====== 本文抜粋

ヤングケアラー

ヤングケアラー 今がんばっている君へ:若年性認知症の父を支えた26歳 仲間に出会って和らいだ孤独感


2012年に大橋尚也さん(右)が父親と高尾山(東京都八王子市)に登った時に一緒に撮った写真。大橋さんにとって大事な1枚だ=大橋さん提供
 50歳の父が若年性認知症と診断されたのは、中学2年のときだった。父が働けなくなったことを打ち明けると、同級生は「ホームレス予備軍」とからかった。進路相談で家庭の事情を伝えても、高校の先生は「勉強できないのを親のせいにするな」と一蹴した。「誰も理解してくれない」。身の上を話すのが怖くなり、孤独を一人で抱え込んだ10代のころ。成人して参加した当事者団体で、自分がヤングケアラーと呼ばれる存在だったこと、ケア負担の重さに共感してくれる仲間がいることを知った。大学生の大橋尚也さん(26)が、いま渦中にいる子どもたちに伝えたいのは「君は一人じゃない」ということだ。【三上健太郎/デジタル報道センター】
会社をやめ、引きこもった父
 厳しくも、優しい父だった。若い時にサッカー、水泳、テニスなどのスポーツに打ち込んで体力があった。アウトドアが好きで、一緒に川に出かけては魚を釣ったり、たき火を楽しんだりした。
 そんな父が一変し、言動は粗暴に。夜中に突然、母の胸ぐらをつかんで2階のベランダから突き落とそうとして、大橋さんが慌てて止めに入った。部屋で勉強していたら、まだ午後10時前なのに「誰の断りを得てこんな時間に起きているんだ」と殴られたこともある。それでも、翌日には何事もなかったようにけろっとしていて、前日の出来事は覚えていないようだった。
 母(59)の収入はあったが、父が働かなくなったことで一家は経済的に困窮した。電気やガスなど公共料金の支払いが滞り、ろうそくの明かりで一夜を過ごしたことも。父の様子を聞いた近所の人が「病気じゃないか」と助言してくれた。心療内科を受診し、うつ病と診断された。
 「父の異変は、病気のせいだったのか」。原因が分かって納得した。「怒らせずに普段通り生活するには、どうしたらいいだろう」と、父を散歩に連れ出したり、夜中ずっとテレビゲームをしている父と一緒に遊んだりして、父になるべくストレスがかからないようにと寄り添うと、父は落ち着くようになった。やがて、そうした見守りが日常になった。
父は若年性認知症、余命10年
 正しい病名が分かって安心したのもつかの間、医師が続けた言葉に頭が真っ白になった。「今の医療技術では治せないのです。若年性だから進行も早い。だいたい6~8年。10年もてばいい方です」。病名とともに告げられた余命。長くても父とは10年しか一緒にいられない。残された時間を大切にしようと決めた。

============

=== 課題 ===
ヤングケアラーの記事から、「ヤングケアラー 今がんばっている君へ:若年性認知症の父を支えた26歳 仲間に出会って和らいだ孤独感」で始まり「事は覚えていないようだった。」で終わる部分を、一字一句変えずにそのまま返してください。

====== データ抜粋

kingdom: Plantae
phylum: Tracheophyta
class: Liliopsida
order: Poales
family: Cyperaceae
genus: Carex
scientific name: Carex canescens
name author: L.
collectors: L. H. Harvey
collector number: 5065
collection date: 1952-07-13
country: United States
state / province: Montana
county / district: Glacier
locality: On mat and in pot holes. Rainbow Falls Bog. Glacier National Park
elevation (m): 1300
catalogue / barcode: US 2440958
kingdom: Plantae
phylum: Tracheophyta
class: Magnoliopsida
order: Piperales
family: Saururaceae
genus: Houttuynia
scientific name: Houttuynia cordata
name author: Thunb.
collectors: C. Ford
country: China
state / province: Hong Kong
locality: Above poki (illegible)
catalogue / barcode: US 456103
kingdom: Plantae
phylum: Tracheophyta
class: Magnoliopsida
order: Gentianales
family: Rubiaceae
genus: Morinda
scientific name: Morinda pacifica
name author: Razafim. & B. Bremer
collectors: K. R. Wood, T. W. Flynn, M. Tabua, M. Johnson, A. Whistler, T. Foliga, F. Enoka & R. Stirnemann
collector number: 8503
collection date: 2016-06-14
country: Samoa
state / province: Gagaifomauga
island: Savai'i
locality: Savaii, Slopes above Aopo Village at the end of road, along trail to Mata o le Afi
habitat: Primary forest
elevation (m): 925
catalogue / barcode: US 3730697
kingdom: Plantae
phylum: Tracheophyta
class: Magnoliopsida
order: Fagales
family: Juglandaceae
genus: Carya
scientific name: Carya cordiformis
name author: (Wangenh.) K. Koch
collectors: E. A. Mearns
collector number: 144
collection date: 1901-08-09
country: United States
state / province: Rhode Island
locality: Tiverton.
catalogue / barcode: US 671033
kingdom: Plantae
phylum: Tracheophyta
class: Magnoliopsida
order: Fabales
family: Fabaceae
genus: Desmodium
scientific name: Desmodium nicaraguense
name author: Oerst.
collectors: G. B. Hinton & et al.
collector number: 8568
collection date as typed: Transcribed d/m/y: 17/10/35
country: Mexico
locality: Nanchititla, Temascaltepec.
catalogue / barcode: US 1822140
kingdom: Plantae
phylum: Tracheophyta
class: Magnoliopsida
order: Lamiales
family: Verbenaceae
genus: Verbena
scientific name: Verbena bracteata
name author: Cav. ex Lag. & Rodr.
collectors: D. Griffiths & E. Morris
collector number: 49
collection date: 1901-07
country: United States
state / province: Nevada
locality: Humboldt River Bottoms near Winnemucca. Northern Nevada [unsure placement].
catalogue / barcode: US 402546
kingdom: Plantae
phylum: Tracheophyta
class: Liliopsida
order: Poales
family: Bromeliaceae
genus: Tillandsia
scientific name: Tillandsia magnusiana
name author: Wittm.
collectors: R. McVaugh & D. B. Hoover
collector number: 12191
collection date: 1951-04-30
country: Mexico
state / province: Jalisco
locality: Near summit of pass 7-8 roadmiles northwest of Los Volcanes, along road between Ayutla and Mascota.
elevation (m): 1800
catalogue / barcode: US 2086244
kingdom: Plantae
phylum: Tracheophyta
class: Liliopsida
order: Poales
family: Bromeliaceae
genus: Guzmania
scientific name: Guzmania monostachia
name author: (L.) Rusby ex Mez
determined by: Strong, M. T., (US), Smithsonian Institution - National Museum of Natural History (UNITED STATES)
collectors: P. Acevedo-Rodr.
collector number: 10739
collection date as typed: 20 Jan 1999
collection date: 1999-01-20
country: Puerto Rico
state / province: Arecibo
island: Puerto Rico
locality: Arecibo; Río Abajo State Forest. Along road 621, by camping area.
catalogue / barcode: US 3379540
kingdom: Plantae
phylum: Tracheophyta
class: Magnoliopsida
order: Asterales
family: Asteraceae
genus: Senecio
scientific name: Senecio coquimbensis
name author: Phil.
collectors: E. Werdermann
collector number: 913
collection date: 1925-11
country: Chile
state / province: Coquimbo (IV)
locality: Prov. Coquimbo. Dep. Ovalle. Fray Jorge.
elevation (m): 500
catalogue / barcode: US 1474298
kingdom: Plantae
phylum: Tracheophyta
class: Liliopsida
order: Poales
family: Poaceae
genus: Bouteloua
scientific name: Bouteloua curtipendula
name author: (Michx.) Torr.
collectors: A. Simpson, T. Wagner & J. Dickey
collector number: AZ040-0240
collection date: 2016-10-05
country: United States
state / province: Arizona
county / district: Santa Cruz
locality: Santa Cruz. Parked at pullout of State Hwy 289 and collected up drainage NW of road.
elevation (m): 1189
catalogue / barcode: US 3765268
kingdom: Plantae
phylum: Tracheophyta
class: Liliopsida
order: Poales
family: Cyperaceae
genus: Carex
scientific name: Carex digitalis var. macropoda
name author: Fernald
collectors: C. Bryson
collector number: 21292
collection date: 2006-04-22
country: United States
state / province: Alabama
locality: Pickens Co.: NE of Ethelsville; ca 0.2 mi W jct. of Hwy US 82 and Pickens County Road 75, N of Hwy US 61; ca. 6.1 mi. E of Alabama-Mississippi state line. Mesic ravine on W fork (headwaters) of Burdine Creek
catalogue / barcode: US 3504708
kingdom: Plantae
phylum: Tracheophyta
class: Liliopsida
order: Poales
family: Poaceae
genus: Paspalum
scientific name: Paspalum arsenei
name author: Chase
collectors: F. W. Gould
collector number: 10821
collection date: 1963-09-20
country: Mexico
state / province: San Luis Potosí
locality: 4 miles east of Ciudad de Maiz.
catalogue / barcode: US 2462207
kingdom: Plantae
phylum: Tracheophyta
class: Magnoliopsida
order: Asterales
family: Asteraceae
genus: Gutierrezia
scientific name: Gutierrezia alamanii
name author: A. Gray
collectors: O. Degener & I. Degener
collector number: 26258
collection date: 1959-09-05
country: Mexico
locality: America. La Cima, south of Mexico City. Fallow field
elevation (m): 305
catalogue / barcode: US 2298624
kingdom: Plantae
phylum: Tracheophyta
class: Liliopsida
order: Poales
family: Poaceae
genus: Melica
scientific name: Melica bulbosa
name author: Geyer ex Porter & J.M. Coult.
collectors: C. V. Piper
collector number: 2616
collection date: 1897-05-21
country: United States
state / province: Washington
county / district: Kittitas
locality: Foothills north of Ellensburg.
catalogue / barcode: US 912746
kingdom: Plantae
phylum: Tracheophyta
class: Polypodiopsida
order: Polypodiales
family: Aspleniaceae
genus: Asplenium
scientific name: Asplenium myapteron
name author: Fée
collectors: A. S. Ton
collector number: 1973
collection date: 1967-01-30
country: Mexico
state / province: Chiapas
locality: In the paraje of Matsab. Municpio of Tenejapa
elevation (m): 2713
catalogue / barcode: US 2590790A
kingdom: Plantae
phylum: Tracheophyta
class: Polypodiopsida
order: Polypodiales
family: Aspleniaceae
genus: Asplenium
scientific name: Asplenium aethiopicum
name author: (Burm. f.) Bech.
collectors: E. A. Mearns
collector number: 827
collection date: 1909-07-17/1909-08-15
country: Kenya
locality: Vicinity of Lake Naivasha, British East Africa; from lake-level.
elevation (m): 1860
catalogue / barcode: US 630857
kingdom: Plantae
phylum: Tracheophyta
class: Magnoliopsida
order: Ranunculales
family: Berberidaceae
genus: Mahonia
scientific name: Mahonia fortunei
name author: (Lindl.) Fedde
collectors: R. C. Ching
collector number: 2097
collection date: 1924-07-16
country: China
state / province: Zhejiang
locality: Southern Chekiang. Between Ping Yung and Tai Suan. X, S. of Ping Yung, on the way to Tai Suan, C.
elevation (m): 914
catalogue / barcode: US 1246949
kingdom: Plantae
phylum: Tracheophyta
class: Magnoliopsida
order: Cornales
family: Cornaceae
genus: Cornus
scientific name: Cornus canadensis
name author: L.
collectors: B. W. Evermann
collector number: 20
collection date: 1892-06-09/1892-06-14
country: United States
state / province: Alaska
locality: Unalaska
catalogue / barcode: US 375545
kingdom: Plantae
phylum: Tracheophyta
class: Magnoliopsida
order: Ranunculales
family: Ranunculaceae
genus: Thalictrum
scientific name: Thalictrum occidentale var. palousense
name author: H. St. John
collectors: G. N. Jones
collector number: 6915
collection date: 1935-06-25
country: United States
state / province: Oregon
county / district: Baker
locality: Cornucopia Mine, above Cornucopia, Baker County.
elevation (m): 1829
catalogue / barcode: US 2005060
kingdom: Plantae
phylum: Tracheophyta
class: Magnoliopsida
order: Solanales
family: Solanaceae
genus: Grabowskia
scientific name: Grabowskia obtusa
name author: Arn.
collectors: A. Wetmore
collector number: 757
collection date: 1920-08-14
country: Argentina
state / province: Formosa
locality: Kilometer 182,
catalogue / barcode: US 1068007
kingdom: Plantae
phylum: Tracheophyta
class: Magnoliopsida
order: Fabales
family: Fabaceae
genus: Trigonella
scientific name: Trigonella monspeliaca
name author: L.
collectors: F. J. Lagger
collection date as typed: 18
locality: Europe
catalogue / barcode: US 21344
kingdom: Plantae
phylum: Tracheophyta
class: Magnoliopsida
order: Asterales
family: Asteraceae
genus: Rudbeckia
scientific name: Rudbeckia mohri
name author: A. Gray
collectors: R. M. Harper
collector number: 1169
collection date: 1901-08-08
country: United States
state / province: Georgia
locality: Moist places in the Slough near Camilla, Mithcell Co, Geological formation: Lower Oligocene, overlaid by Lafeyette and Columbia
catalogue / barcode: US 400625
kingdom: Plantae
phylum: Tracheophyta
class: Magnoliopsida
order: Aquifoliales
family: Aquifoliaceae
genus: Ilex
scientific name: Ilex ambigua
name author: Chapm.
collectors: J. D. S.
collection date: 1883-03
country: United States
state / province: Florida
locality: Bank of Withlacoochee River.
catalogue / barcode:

============

=== 回答 ===
ヤングケアラー 今がんばっている君へ:若年性認知症の父を支えた26歳 仲間に出会って和らいだ孤独感


2012年に大橋尚也さん(右)が父親と高尾山(東京都八王子市)に登った時に一緒に撮った写真。大橋さんにとって大事な1枚だ=大橋さん提供
 50歳の父が若年性認知症と診断されたのは、中学2年のときだった。父が働けなくなったことを打ち明けると、同級生は「ホームレス予備軍」とからかった。進路相談で家庭の事情を伝えても、高校の先生は「勉強できないのを親のせいにするな」と一蹴した。「誰も理解してくれない」。身の上を話すのが怖くなり、孤独を一人で抱え込んだ10代のころ。成人して参加した当事者団体で、自分がヤングケアラーと呼ばれる存在だったこと、ケア負担の重さに共感してくれる仲間がいることを知った。大学生の大橋尚也さん(26)が、いま渦中にいる子どもたちに伝えたいのは「君は一人じゃない」ということだ。【三上健太郎/デジタル報道センター】
会社をやめ、引きこもった父
 厳しくも、優しい父だった。若い時にサッカー、水泳、テニスなどのスポーツに打ち込んで体力があった。アウトドアが好きで、一緒に川に出かけては魚を釣ったり、たき火を楽しんだりした。
 そんな父が一変し、言動は粗暴に。夜中に突然、母の胸ぐらをつかんで2階のベランダから突き落とそうとして、大橋さんが慌てて止めに入った。部屋で勉強していたら、まだ午後10時前なのに「誰の断りを得てこんな時間に起きているんだ」と殴られたこともある。それでも、翌日には何事もなかったようにけろっとしていて、前日の出来事は覚えていないようだった。